Bill Would Require Federal Agencies and Contractors to Report Cyber Intrusions Within 24 Hours
The bill leaves it up to an interagency rulemaking process to determine whether entities would be required to report incidents they’re aware of but not directly involved in.
Senate Intelligence Committee Chairman Mark Warner, D-Va., has introduced legislation that would shield companies from liability associated with cybersecurity intrusions they experience in exchange for reports of such incidents that could be used to track perpetrators and mitigate the harm from major breaches across U.S. critical infrastructure.
“It seems like every day Americans wake up to the news of another ransomware attack or cyber intrusion. The SolarWinds breach demonstrated how broad the ripple effects of these attacks can be, affecting hundreds or even thousands of entities connected to the initial target,” Warner said in a press release of the legislation Wednesday. “We shouldn’t be relying on voluntary reporting to protect our critical infrastructure. We need a routine federal standard so that when vital sectors of our economy are affected by a breach, the full resources of the federal government can be mobilized to respond to and stave off its impact.”
The bill is cosponsored by Senate Intelligence Ranking Member Marco Rubio, R-Fla., and Susan Collins, R-Maine, along with a number of other Republicans and Democrats. It also has support from Sen. Angus King, I-Maine, co-chair of the congressionally-mandated Cyberspace Solarium Commission.
It would give freshly minted Cybersecurity and Infrastructure Security Agency Director Jen Easterly 240 days from its enactment to establish a secure way for covered—and non-covered—entities to report cyber intrusions to CISA within 24 hours of their recognition. The bill refers to this as Cyber Intrusion Reporting Capabilities.
The capabilities should enable the receipt of classified reports, the bill says, and the information submitted would be exempt from the Freedom of Information Act. It also could not be used as evidence in any civil or criminal action brought by the victim of a cybersecurity incident, except in certain cases involving the federal government. Additionally, Congress would be the only entity able to subpoena the information and lawmakers would only be able to use it for oversight purposes.
In a significant change from a draft bill Warner’s office previously circulated, the legislation introduced Wednesday leaves it up to the CISA director, the director of National Intelligence, the director of the Office of Management and Budget, the secretary of Defense and the national cyber director to determine whether federal agencies and other covered entities should be required to report incidents they’re aware of but not involved in.
Warner had the idea of treating cyber incident response firms like FireEye as emergency responders that would report on their customers’ incidents after the company voluntarily reported that hackers had infiltrated SolarWinds, a government contractor that manages the information technology of tens of thousands of entities in the public and private sectors.
The bill calls for an interim final rule, within 270 days, that will take effect without prior public notice. The final rule can be informed by public comments, under the bill.
The rulemakers should also clarify what counts—within certain parameters, such as if ransomware is involved—as a cyber intrusion and must therefore trigger a notification.

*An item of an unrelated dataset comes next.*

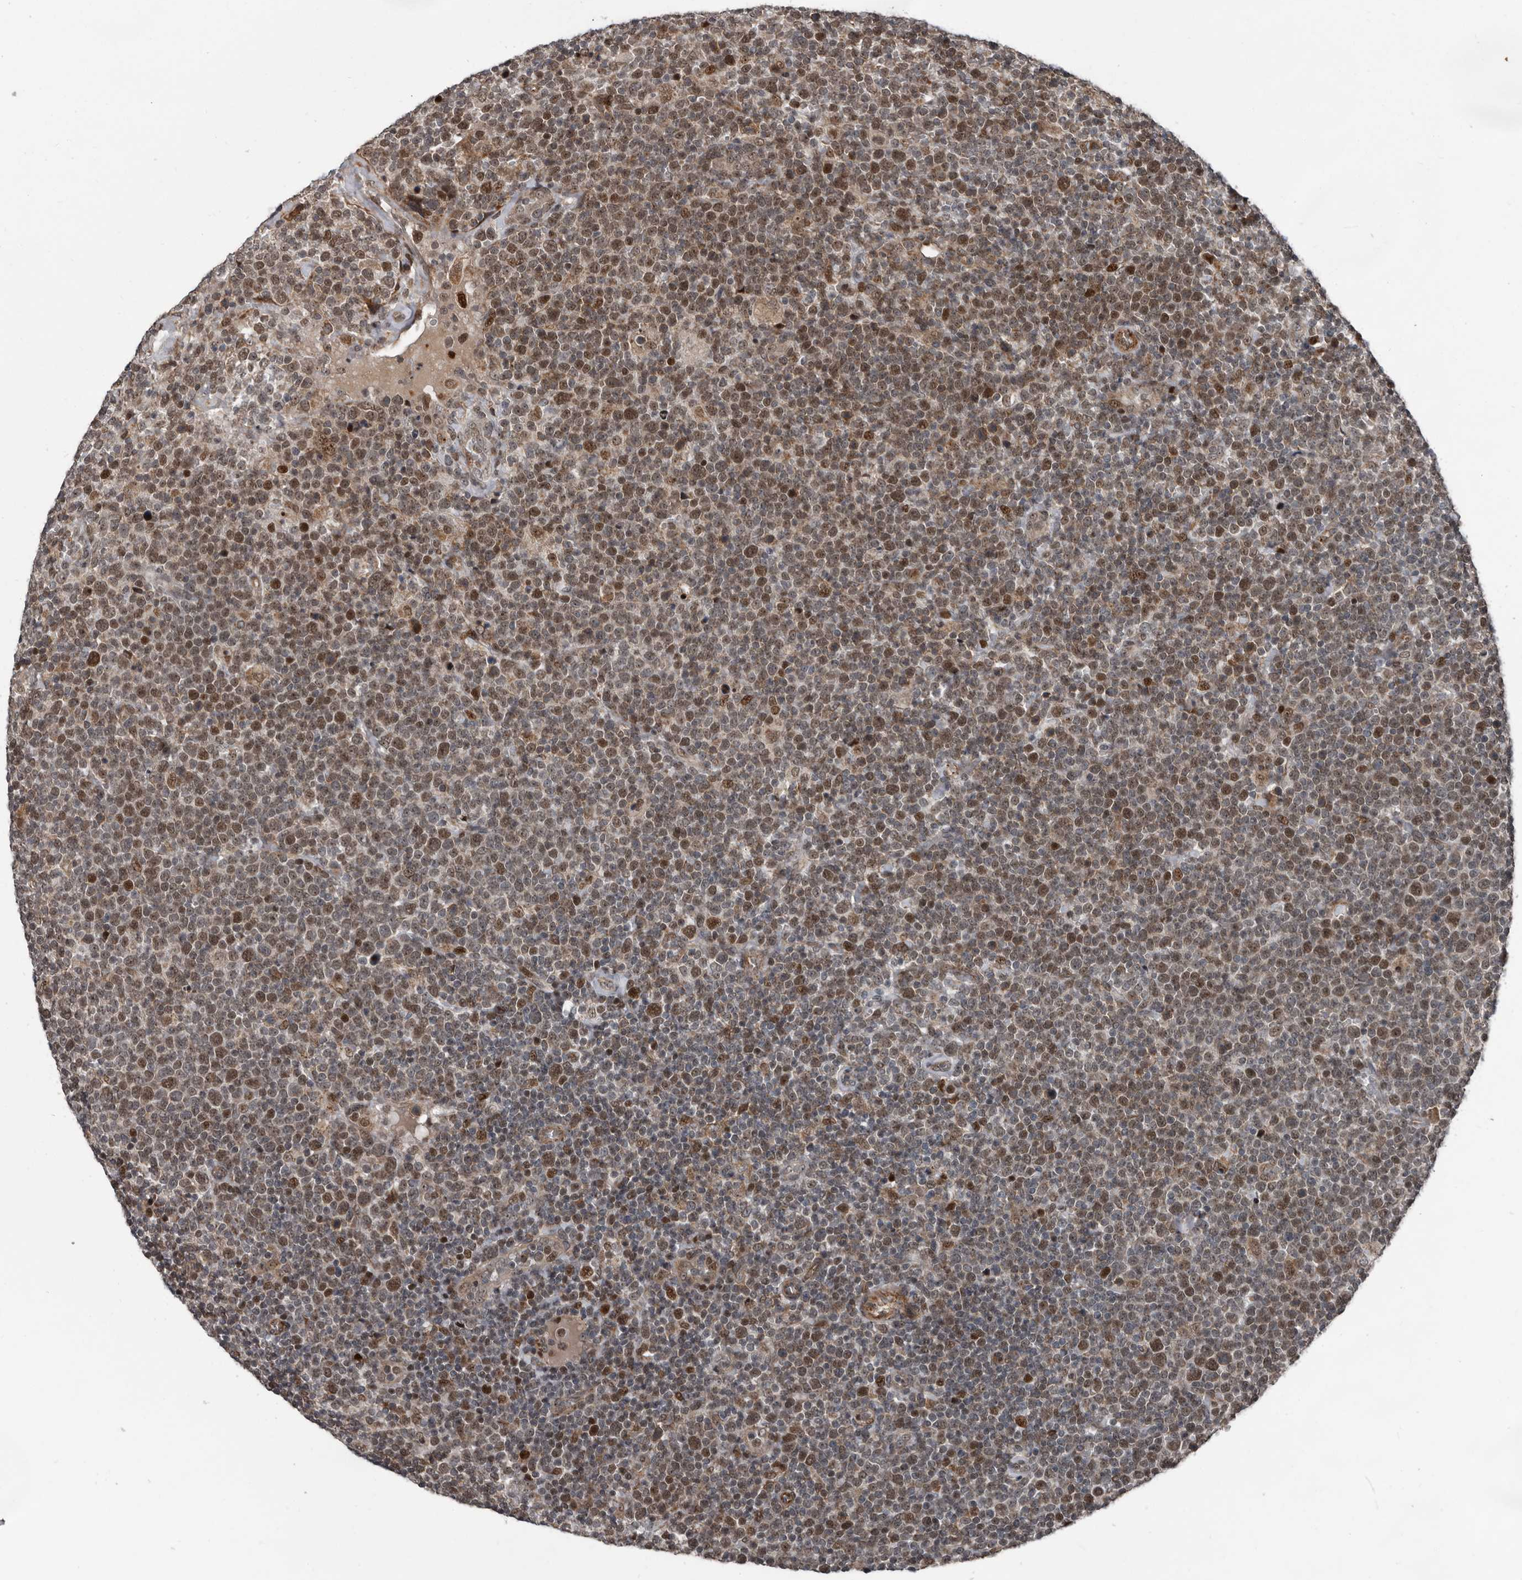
{"staining": {"intensity": "moderate", "quantity": "25%-75%", "location": "nuclear"}, "tissue": "lymphoma", "cell_type": "Tumor cells", "image_type": "cancer", "snomed": [{"axis": "morphology", "description": "Malignant lymphoma, non-Hodgkin's type, High grade"}, {"axis": "topography", "description": "Lymph node"}], "caption": "IHC of human malignant lymphoma, non-Hodgkin's type (high-grade) exhibits medium levels of moderate nuclear expression in approximately 25%-75% of tumor cells.", "gene": "CHD1L", "patient": {"sex": "male", "age": 61}}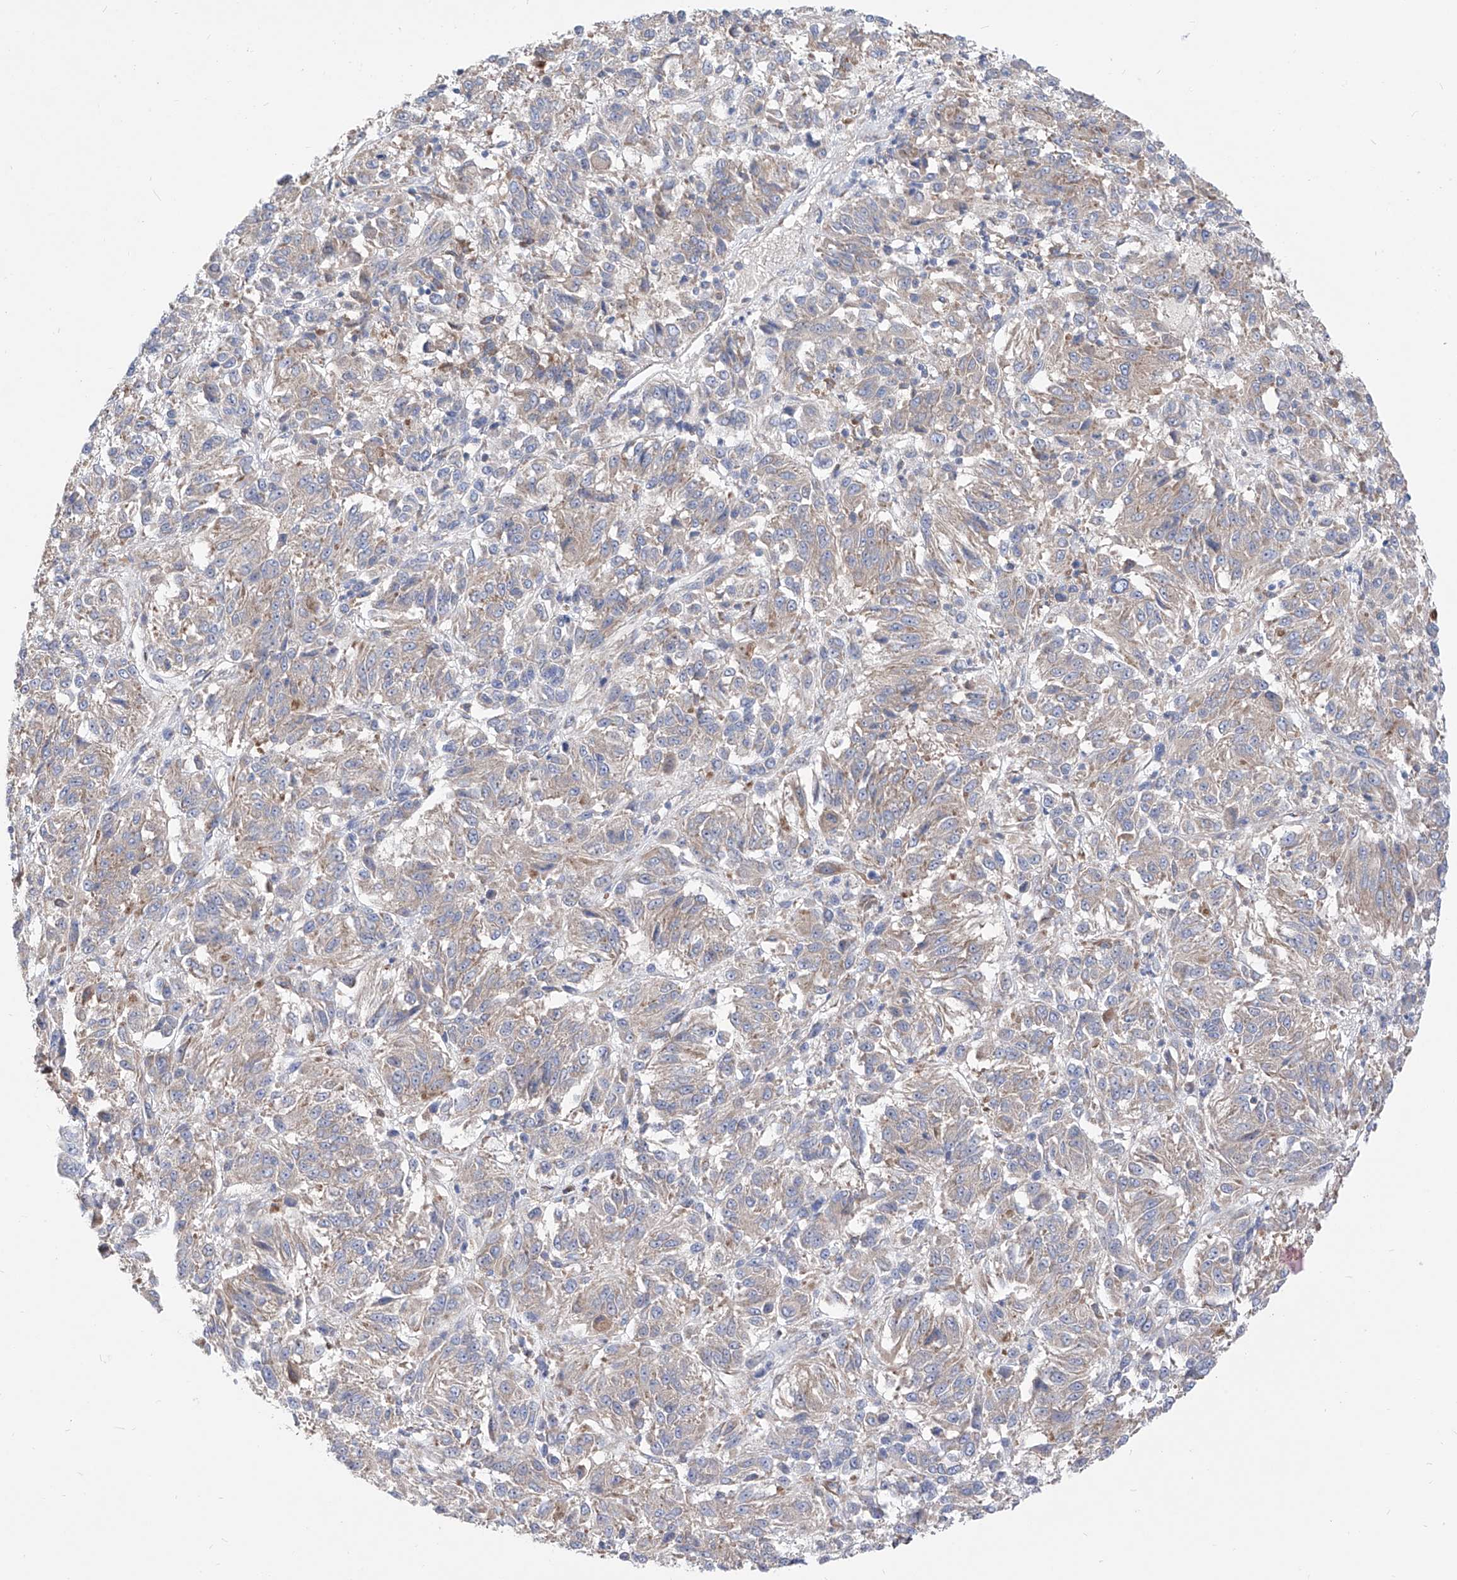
{"staining": {"intensity": "weak", "quantity": "25%-75%", "location": "cytoplasmic/membranous"}, "tissue": "melanoma", "cell_type": "Tumor cells", "image_type": "cancer", "snomed": [{"axis": "morphology", "description": "Malignant melanoma, Metastatic site"}, {"axis": "topography", "description": "Lung"}], "caption": "High-power microscopy captured an IHC photomicrograph of malignant melanoma (metastatic site), revealing weak cytoplasmic/membranous expression in about 25%-75% of tumor cells. (DAB (3,3'-diaminobenzidine) IHC with brightfield microscopy, high magnification).", "gene": "UFL1", "patient": {"sex": "male", "age": 64}}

But once triggered, the bill goes into detail about what kinds of information should be included in notifications. Covered entities, at a minimum, should disclose any information such as IP addresses that could help identify the perpetrators and describe the vulnerabilities exploited as well as tactics, techniques and procedures the adversary used to execute the intrusion, for example. They should also share any action they took to mitigate the intrusion, the bill says.
If for any reason an entity is found to be in violation of the reporting requirements, the bill allows the CISA director to assess “a civil penalty not to exceed 0.5 percent of the entity’s gross revenue from the prior year for each day the violation continued or continues.” If the covered entity is a federal contractor, they could lose their business with the government.
The bill also instructs the Homeland Security secretary to provide Congress with annual reports summarizing the details of the incidents being reported and noting any changes compared to previous years. The heads of CISA and other agencies would also decide when information should be publicly disseminated, with CISA issuing monthly analyses based on what is reported.